What's worse, protecting your copier data may not just be a domestic issue. It could be an international threat. If a used or leased photocopier is sold to a dealer, it may be resold within the US or shipped overseas. The loss of such private information would be almost impossible to trace and could easily get into the wrong hands.
Improve digital copier security: Treat a photocopier like a PC
If you wouldn't resell your computer hard drive without wiping it clean, don't neglect to do the same with your copier. As we've already discussed, even the average office photocopier may be chock-full of sensitive data: financial statements, employee Social Security numbers, business account numbers, and more.

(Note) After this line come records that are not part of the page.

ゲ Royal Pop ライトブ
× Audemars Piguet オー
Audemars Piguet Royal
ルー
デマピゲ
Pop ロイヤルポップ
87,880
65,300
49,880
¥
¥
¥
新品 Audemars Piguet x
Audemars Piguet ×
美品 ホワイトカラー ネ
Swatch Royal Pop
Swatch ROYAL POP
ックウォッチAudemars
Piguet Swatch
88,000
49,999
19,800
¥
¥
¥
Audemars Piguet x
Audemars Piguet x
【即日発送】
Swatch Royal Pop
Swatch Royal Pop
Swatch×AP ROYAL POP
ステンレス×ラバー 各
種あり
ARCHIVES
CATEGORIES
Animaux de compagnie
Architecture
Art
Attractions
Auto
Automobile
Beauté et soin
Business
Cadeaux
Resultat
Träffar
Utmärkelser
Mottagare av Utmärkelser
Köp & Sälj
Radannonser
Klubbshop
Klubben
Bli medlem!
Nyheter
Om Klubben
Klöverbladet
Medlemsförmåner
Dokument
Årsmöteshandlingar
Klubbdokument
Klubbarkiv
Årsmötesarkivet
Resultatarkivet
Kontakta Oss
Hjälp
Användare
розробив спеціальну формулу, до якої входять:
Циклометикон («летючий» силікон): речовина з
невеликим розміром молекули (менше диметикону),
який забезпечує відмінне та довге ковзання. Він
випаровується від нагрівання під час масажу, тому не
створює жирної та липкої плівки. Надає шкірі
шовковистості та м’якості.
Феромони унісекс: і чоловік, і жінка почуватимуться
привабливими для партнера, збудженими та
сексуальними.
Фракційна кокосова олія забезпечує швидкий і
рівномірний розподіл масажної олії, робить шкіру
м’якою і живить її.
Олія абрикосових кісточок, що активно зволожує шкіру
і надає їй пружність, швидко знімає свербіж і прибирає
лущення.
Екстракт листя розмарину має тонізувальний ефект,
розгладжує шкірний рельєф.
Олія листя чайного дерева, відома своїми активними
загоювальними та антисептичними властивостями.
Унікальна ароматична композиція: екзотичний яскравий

The Bureau of Consumer Protection urges higher levels of data security every time a business encounters a photocopier:
- Acquiring a copier. Leased, refurbished, and used copiers should be screened by a company's IT staff; a copier hard drive must be secured before it enters a business.
- Buying or leasing a copier. Inquire in detail about copier security from a vendor; most copier retailers offer equipment data security features, including encryption and overwriting.
- Using a copier in-office. Copier security features should be used at all times with discretion in an office; a secure hard drive overwrite is recommended monthly.
- Reselling or returning a copier. A manufacturer or dealer can provide more information on securing a copier hard drive before reselling or returning under lease. Some vendors may charge an additional fee to overwrite a hard drive or remove and return it so a business can destroy it.
When you're ready to upgrade your copier, either by reselling or returning it under lease, consult with your vendor or manufacturer for the correct data security protocol. Though it may seem easier to remove the hard drive yourself, the FTC discourages this practice. According to the FTC, improperly removing and destroying a copier hard drive without replacing the necessary firmware could disable the machine altogether.